Required work |
Could you show all lines in the entries below that contain the string "with"?

Stored data entries:
####################

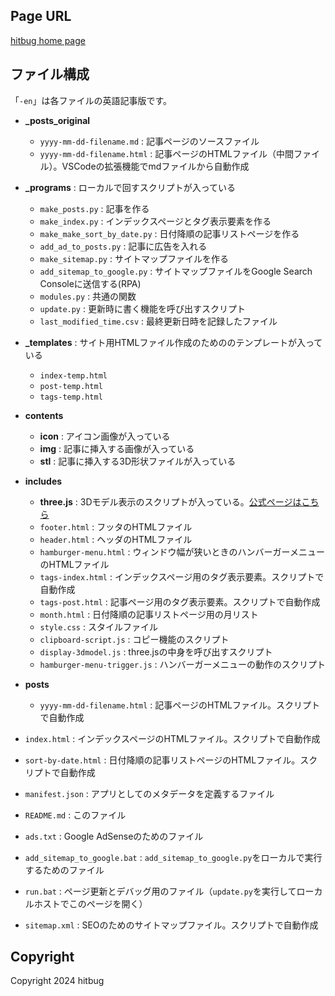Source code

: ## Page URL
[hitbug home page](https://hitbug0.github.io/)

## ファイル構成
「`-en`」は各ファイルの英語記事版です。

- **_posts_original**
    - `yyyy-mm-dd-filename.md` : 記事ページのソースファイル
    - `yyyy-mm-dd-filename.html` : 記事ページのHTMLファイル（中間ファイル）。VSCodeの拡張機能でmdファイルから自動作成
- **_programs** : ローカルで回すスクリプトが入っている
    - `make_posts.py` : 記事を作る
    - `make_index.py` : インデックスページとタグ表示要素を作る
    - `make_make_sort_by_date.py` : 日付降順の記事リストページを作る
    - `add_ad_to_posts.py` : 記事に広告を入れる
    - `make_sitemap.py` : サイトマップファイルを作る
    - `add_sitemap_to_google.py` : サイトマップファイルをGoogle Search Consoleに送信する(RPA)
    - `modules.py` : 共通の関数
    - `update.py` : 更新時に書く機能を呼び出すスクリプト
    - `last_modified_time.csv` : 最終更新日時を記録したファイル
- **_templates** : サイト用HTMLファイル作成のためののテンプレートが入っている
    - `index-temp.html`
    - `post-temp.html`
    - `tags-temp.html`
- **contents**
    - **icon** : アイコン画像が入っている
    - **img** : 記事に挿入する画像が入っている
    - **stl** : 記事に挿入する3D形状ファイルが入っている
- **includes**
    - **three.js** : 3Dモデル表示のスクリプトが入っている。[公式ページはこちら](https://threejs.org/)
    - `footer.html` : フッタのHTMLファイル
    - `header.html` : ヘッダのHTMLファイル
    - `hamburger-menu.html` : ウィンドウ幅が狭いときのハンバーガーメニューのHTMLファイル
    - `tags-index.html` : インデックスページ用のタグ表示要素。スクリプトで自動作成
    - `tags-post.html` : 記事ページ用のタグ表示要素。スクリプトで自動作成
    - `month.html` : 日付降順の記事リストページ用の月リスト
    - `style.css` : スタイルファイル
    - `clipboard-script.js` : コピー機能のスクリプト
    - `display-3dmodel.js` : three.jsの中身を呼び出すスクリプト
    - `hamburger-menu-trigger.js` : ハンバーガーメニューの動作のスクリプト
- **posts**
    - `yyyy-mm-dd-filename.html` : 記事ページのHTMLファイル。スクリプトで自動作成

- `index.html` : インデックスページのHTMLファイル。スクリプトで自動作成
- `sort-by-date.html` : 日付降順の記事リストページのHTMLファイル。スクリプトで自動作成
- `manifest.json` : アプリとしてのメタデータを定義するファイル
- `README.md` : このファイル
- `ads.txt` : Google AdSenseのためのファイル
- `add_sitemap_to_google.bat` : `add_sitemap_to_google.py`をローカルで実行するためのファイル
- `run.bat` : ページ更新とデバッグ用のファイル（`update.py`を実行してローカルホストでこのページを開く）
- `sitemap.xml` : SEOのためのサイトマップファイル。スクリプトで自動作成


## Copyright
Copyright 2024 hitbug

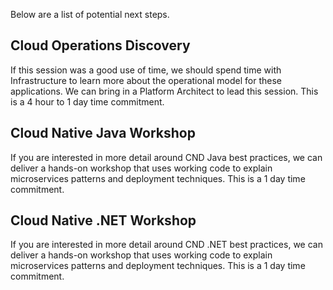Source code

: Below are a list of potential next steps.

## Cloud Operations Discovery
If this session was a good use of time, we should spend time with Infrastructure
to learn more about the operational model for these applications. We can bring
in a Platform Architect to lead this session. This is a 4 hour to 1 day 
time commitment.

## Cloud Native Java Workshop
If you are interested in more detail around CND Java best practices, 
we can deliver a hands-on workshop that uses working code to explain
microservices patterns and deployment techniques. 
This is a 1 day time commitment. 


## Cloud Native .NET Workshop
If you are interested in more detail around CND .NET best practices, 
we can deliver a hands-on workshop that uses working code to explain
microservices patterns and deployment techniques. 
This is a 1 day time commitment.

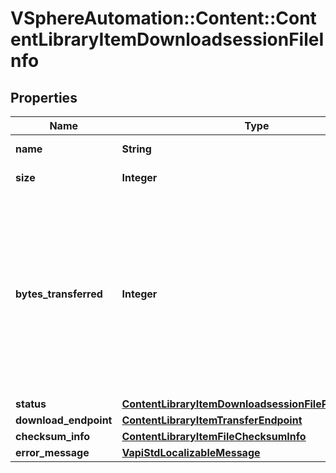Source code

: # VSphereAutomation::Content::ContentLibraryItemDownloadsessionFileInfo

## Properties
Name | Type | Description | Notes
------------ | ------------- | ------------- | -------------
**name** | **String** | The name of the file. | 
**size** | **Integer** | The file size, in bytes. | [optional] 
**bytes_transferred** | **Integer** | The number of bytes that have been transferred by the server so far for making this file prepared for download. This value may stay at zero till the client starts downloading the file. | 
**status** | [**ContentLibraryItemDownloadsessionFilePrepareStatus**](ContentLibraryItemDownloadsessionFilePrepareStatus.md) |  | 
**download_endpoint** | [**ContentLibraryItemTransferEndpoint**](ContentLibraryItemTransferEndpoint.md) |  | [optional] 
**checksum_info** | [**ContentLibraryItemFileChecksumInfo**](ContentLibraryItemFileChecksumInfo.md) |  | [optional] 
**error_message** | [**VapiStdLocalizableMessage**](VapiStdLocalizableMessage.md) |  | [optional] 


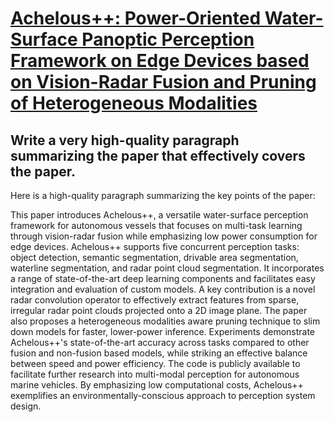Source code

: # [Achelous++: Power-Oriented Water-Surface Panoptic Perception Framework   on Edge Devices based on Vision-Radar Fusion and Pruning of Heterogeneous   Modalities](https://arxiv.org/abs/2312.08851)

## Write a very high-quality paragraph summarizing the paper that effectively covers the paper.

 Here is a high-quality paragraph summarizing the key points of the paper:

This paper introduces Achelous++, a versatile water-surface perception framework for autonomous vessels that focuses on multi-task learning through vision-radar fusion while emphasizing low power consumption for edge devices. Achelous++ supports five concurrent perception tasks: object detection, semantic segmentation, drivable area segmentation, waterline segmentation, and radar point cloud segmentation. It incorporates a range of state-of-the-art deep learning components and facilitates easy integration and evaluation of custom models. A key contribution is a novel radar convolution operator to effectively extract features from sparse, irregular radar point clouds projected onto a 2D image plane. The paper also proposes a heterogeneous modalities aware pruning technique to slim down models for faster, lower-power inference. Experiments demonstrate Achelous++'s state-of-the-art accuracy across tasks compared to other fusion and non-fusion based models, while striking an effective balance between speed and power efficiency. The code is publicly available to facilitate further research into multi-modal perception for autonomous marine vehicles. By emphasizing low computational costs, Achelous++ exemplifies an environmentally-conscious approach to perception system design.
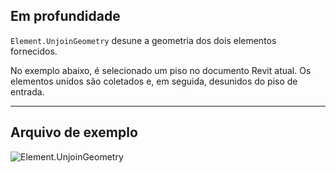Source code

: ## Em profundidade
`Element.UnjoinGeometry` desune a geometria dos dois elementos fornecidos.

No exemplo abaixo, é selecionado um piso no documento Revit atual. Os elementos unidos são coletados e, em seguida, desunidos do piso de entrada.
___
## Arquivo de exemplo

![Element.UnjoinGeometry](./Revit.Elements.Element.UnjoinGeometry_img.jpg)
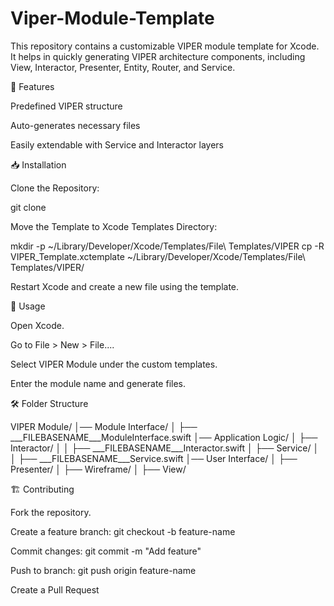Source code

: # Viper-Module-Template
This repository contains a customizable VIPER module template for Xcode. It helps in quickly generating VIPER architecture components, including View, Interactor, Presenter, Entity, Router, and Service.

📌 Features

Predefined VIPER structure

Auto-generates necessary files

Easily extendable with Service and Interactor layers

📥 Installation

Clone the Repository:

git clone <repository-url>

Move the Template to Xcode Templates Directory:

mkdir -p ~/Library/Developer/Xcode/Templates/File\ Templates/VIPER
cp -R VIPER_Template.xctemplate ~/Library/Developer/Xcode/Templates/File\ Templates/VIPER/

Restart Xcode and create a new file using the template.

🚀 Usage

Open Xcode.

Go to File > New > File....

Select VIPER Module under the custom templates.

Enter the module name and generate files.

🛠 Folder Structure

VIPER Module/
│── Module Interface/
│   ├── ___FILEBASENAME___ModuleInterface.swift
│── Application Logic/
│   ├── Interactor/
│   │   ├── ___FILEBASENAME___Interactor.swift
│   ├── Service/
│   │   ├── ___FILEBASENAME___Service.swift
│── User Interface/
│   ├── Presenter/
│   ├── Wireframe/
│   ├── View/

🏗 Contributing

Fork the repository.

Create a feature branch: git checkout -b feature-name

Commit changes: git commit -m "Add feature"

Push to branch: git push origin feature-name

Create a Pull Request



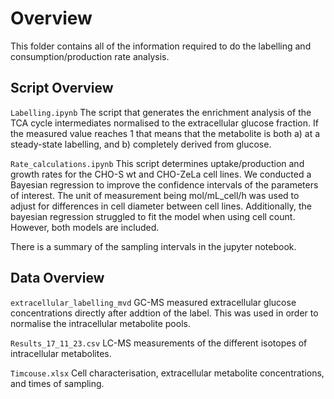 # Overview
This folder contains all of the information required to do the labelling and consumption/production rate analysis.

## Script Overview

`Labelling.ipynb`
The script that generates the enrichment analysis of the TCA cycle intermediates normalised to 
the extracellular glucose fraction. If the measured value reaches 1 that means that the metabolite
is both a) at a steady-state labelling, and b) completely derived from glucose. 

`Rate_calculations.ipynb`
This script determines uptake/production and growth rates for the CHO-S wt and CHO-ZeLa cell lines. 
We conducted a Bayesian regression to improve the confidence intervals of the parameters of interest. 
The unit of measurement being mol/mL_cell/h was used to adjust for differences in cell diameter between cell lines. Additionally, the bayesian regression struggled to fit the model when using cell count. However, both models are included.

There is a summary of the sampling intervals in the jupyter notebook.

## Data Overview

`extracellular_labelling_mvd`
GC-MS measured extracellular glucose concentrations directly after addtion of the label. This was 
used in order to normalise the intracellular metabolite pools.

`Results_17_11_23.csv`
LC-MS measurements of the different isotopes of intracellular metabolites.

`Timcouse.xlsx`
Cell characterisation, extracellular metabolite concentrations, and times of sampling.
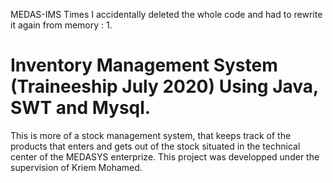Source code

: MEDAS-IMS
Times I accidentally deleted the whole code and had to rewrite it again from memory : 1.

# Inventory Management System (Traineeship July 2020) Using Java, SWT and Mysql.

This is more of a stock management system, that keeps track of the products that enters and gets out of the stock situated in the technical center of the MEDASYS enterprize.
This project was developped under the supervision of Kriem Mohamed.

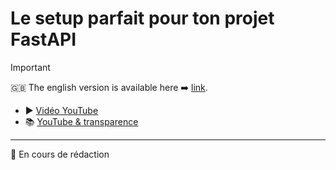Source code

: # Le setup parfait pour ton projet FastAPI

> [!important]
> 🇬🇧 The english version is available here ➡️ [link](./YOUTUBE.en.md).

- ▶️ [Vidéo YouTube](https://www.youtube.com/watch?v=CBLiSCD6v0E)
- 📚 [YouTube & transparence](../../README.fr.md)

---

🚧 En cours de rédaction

####################

Response |
If this session was a good use of time, we should spend time with Infrastructure
Easily extendable with Service and Interactor layers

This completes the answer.